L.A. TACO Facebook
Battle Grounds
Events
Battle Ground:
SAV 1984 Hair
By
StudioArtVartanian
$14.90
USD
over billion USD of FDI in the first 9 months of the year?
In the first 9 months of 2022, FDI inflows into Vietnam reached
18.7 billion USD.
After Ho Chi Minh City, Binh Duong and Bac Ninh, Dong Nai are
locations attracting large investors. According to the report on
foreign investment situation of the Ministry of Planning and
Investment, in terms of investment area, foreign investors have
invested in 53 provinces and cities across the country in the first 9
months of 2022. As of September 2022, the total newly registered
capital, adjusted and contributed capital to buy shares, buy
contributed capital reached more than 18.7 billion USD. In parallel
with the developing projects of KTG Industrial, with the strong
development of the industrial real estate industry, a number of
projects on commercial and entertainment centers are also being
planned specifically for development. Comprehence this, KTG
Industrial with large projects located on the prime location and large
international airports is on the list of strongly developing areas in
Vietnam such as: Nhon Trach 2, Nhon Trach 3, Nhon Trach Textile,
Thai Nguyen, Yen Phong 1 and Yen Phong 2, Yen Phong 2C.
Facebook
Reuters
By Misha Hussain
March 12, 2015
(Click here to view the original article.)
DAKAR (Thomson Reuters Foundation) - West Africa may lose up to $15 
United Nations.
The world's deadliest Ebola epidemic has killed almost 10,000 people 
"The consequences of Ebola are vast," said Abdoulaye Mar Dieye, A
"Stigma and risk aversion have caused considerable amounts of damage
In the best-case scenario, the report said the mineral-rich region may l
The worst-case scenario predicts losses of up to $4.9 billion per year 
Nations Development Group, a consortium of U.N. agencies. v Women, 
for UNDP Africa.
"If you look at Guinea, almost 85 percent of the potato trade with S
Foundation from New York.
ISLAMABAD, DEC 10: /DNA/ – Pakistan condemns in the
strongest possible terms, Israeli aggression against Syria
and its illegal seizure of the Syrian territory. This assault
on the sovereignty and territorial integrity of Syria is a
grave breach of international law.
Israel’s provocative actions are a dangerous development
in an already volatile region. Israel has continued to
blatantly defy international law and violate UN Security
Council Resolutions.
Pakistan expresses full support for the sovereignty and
--
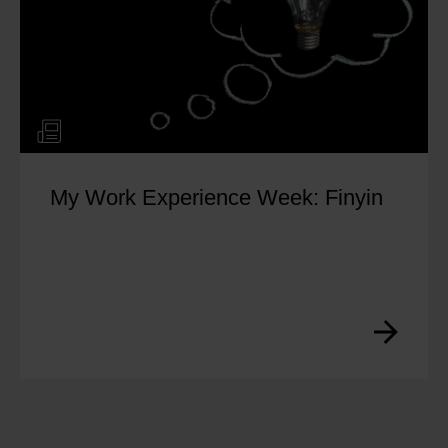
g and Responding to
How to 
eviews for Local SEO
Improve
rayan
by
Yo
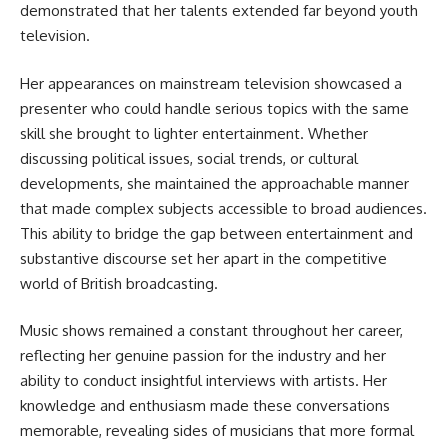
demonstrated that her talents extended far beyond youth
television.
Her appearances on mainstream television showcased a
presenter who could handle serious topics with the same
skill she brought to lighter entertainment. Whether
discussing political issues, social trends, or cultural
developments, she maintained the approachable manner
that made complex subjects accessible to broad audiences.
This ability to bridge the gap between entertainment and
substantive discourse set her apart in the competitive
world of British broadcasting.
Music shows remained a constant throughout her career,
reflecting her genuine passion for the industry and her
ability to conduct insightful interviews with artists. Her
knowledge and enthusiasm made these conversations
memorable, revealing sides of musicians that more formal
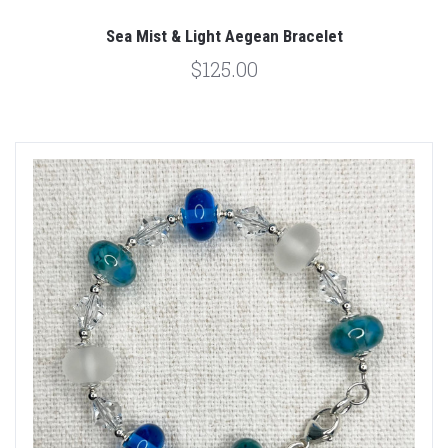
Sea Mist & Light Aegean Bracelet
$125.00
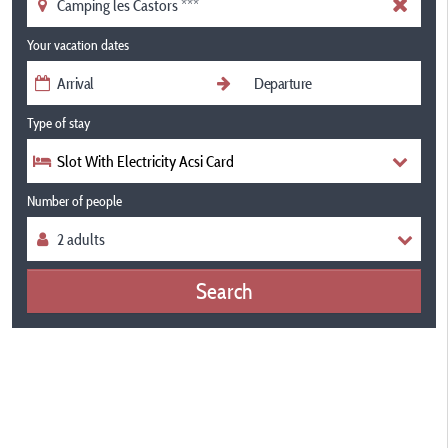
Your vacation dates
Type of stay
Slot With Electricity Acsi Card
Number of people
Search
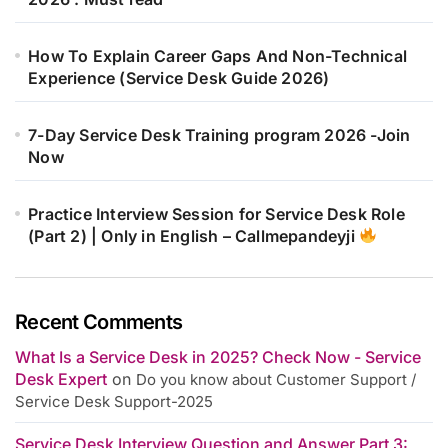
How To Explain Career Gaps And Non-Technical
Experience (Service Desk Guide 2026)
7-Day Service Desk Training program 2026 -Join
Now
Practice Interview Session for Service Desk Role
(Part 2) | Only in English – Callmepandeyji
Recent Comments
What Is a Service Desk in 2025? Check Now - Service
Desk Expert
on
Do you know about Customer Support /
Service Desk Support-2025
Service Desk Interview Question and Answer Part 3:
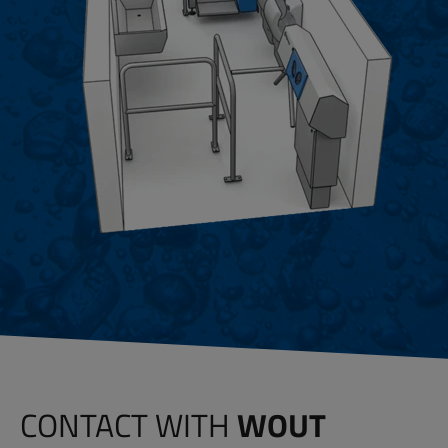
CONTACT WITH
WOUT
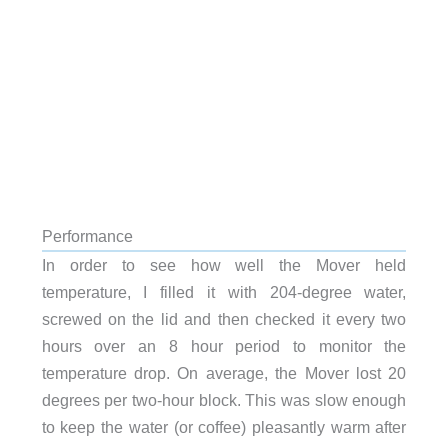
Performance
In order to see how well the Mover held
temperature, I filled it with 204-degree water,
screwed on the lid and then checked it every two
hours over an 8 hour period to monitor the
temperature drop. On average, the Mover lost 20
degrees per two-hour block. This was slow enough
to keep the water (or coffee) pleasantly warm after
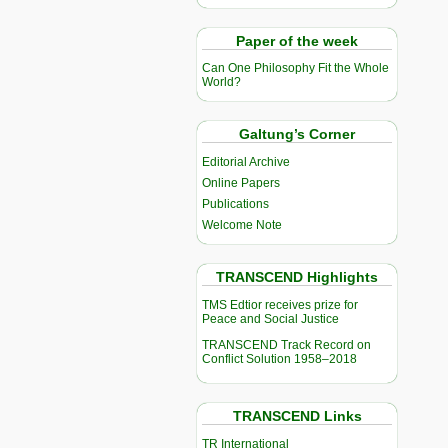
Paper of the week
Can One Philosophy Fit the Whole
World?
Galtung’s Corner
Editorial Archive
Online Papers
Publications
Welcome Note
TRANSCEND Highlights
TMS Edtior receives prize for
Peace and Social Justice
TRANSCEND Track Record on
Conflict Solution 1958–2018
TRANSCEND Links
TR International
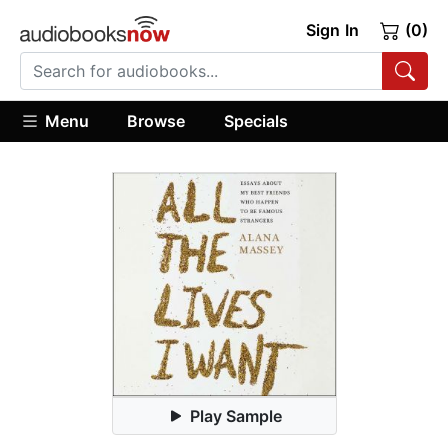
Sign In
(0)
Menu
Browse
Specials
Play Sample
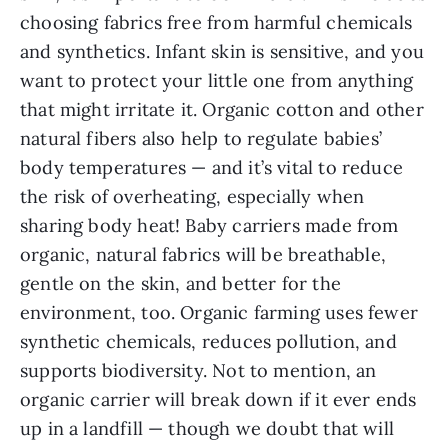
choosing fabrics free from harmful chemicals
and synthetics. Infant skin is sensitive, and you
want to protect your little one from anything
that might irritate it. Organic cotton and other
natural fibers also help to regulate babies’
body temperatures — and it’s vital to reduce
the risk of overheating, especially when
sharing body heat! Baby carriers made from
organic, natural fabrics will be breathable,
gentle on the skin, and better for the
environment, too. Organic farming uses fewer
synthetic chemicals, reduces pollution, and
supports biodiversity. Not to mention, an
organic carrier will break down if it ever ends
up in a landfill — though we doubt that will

* What to produce
From the entries above, select each line containing the string "projects".

* Answer section
with the developing projects of KTG Industrial, with the strong
projects on commercial and entertainment centers are also being
Industrial with large projects located on the prime location and large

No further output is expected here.